Ubi caritas et amor, deus ibi est — wo Güte ist und Liebe, dort ist Gott. Ein Hymnus aus dem 8.Jahrhundert (St. Gallener Handschrift), der auf „Gründonnerstag“ verweist. Jesus, noch Mensch und doch schon um sein bevorstehendes Ende wissend, wäscht sowohl seinem Verräter Judas Ischariot, als auch seinem dreifachen Leugner Simon, genannt Petrus, die Füße. Der „Menschensohn“ vertraut auf Gott und Gottes Liebe und nimmt den Verrat wie auch das Leugnen seines „Kirchen-Felses“ mit hinein in den Beginn der christlichen Heils-Geschichte. Während nun Judas zumeist so dargestellt wird, dass er sich selber richtet und erhängt (was ja einer Verzweiflungs-Tat sehr ähnelt und damit Einsicht in sein Fehlverhalten andeutet…), wird Petrus nach dem Hahnenschrei als der Bereuende, als der Umkehrende, als der Bekennende gekenn-zeichnet. Aber befinden sich nicht beide — der Verräter wie auch der spätere Kirchenfürst — in ein und derselben Hand Gottes?
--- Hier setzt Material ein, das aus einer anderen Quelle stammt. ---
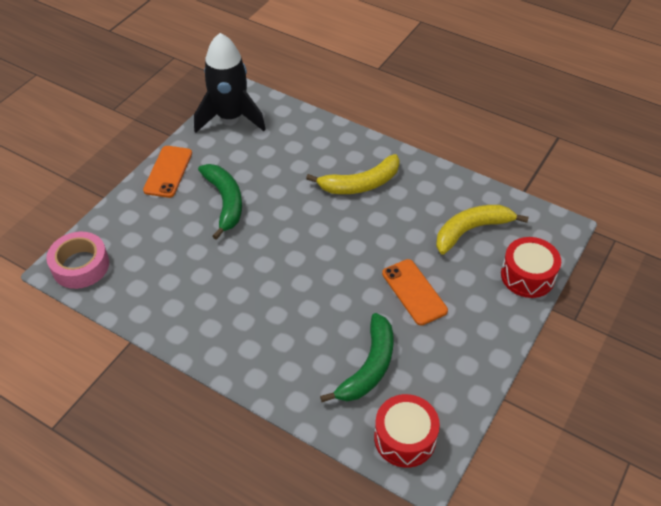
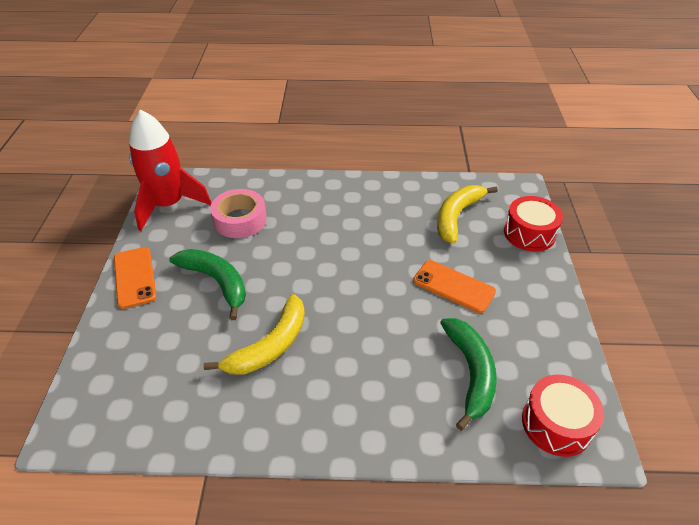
camera: 30 degrees left, 5 degrees down
pink tape [46,232,109,289] -> pink tape moved to [210,189,267,238]
black rocket [194,33,266,133] -> red rocket [129,110,212,231]
yellow banana [306,154,400,194] -> yellow banana moved to [204,294,305,375]

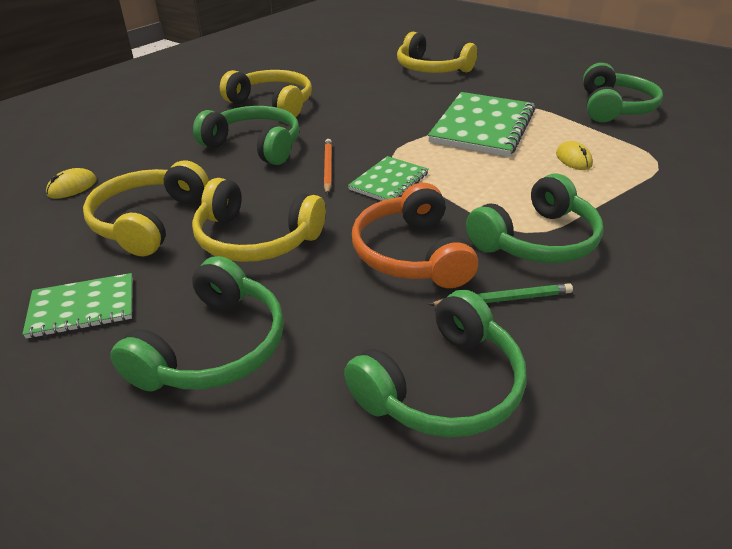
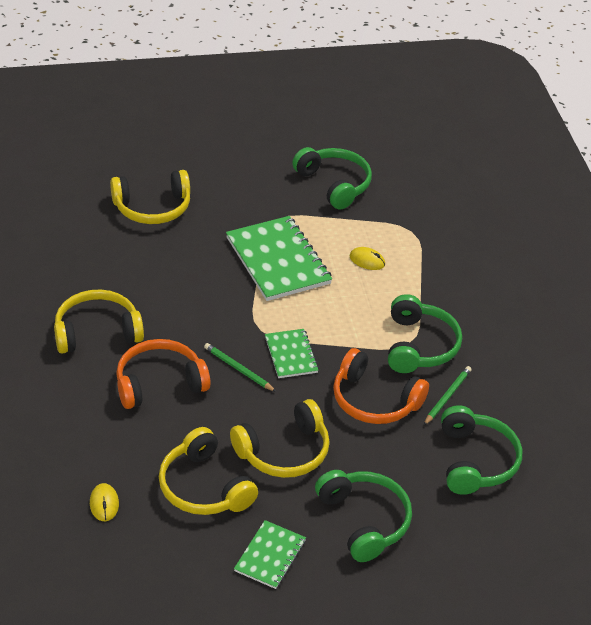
camera: 50 degrees left, 5 degrees up
green headphones [193,106,300,165] -> orange headphones [116,339,210,409]
orange pencil [324,139,332,195] -> green pencil [204,343,276,392]

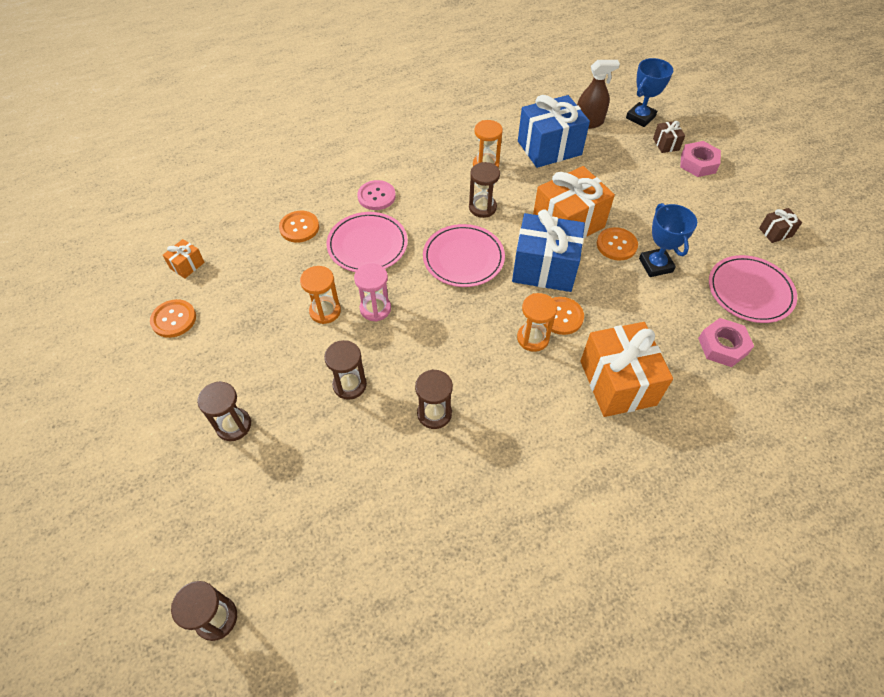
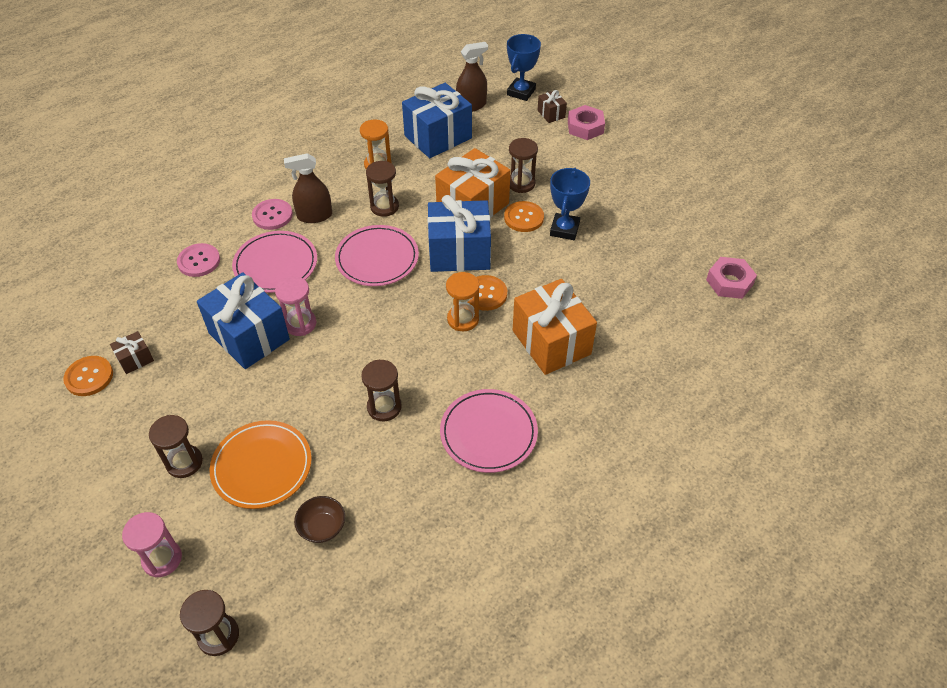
camera: 15 degrees left, 5 degrees down
orange gift [163,239,205,278] -> none
orange button [279,211,319,243] -> pink button [177,243,220,277]
orange hourglass [300,266,341,324] -> blue gift [197,272,290,369]
brown hourglass [324,340,367,400] -> brown hourglass moved to [509,138,538,193]
blue trophy [639,203,697,277] -> blue trophy turned 45 degrees clockwise [550,168,590,240]
pink nut [698,318,754,367] -> pink nut moved to [706,257,757,299]
pink plate [709,255,797,323] -> pink plate moved to [440,389,538,473]
brown gift [759,208,802,243] -> brown gift moved to [110,331,154,374]
none -> pink hourglass [122,512,182,577]
none -> orange plate [210,420,312,509]
none -> brown spray bottle [284,153,332,223]
none -> brown bowl [294,496,345,543]

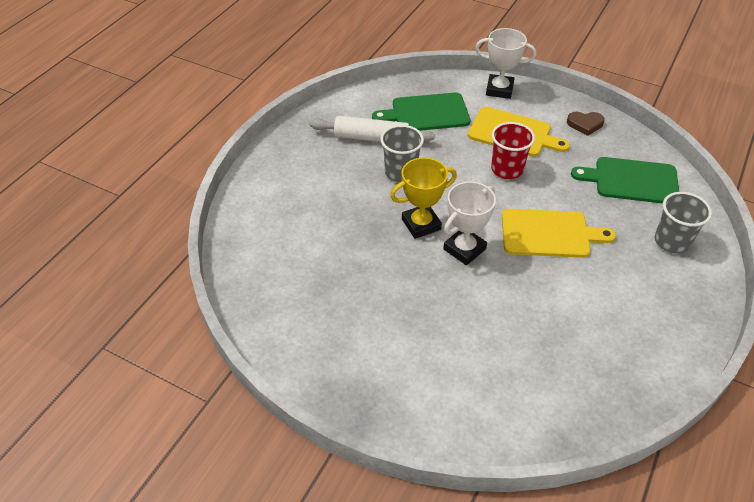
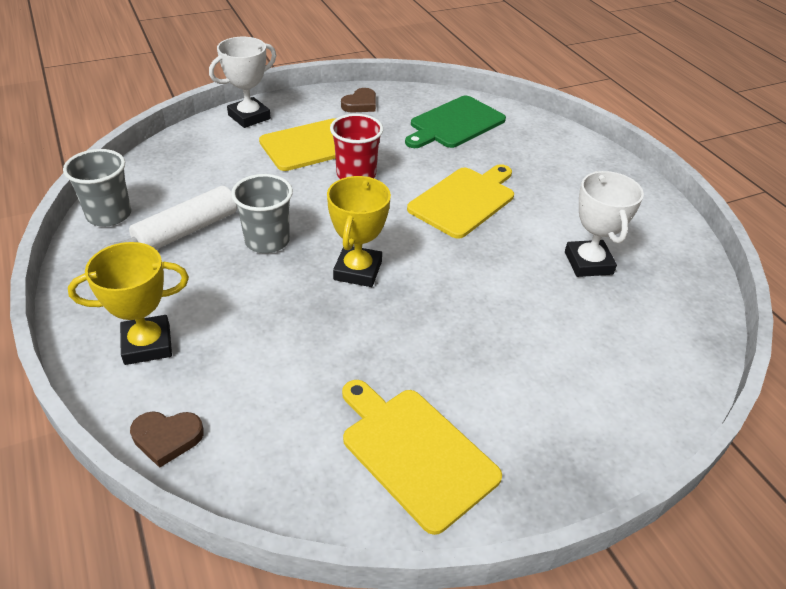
camera: 55 degrees left, 5 degrees down
green cutting board [372,92,470,131] -> none
white trophy [443,182,496,265] -> white trophy moved to [565,171,644,277]
grey cup [655,192,712,254] -> grey cup moved to [63,149,131,226]
none -> yellow trophy [68,242,189,365]
none -> brown heart [130,411,204,468]
none -> yellow cutting board [342,380,502,535]

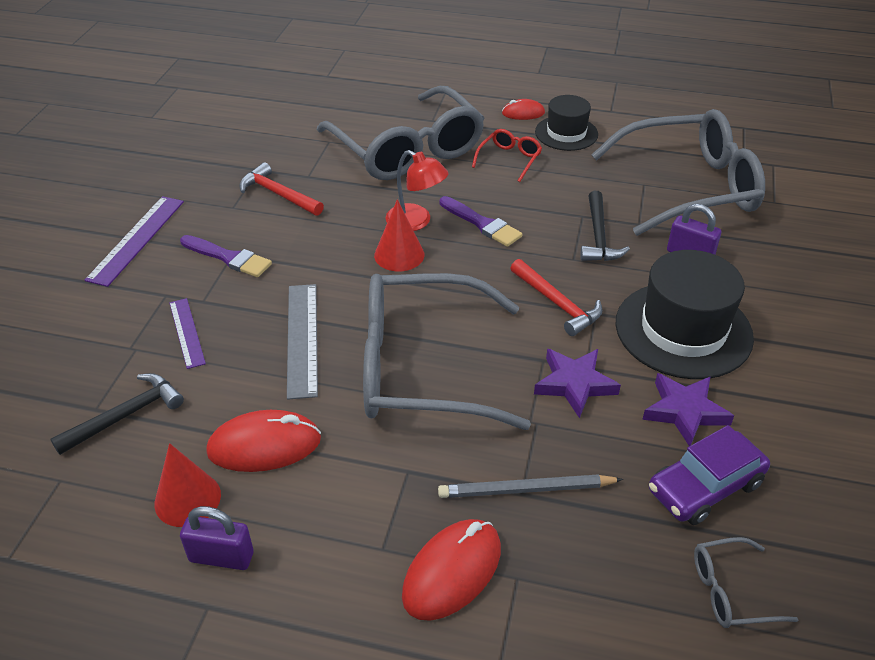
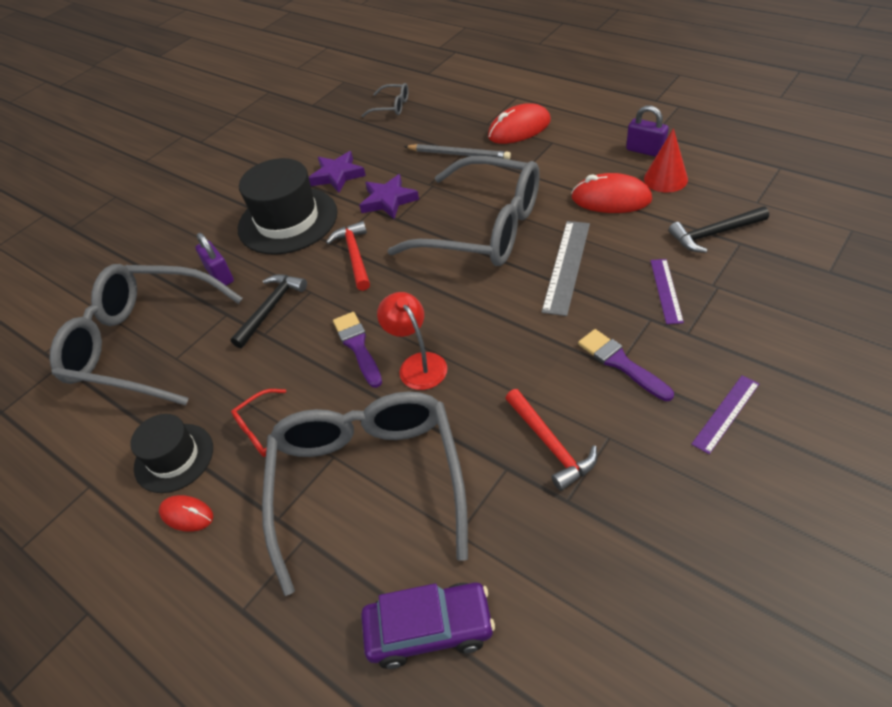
camera: 150 degrees left, 5 degrees up
purple ruler [85,196,184,287] -> purple ruler [691,375,759,454], size x0.64
red cone [374,199,424,271] -> none
purple car [649,425,770,525] -> purple car moved to [361,582,495,669]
Wiederholt sich da nicht die alttestamentarische Geschichte des Kain und Abel in der Neuauflage der Passion: auf der einen Seite der Mörder und im Kontrast hierzu auf der anderen Seite der Bekenner? Und lässt Gott in seinem Erbarmen nicht „seine Sonne aufgehen über Böse und Gute und lässt regnen über Gerechte und Ungerechte“ (Mt. 5,45)?

 

Und weiter zugespitzt gefragt: Ist Judas wirklich der Verräter des Herrn, wie ihn das Urchristentum und die katholische Kirche bis dato verstanden wissen möchten? Oder ist er vielleicht auch ein notwendiger Erfüller auf dem Weg zur christlichen Heils-Geschichte, wie ihn etwa der Romancier Nikos Kazantzakis beschrieben hat? Was der Roman in literarischer Weise beschreiben kann und darf, das ist den Theologen in der Tradition eines zweitausendjährigen Christentums jedoch verboten zu denken.

 

Ubi caritas, am Vorabend der Passion, was bedeutet es für uns Heutige…—?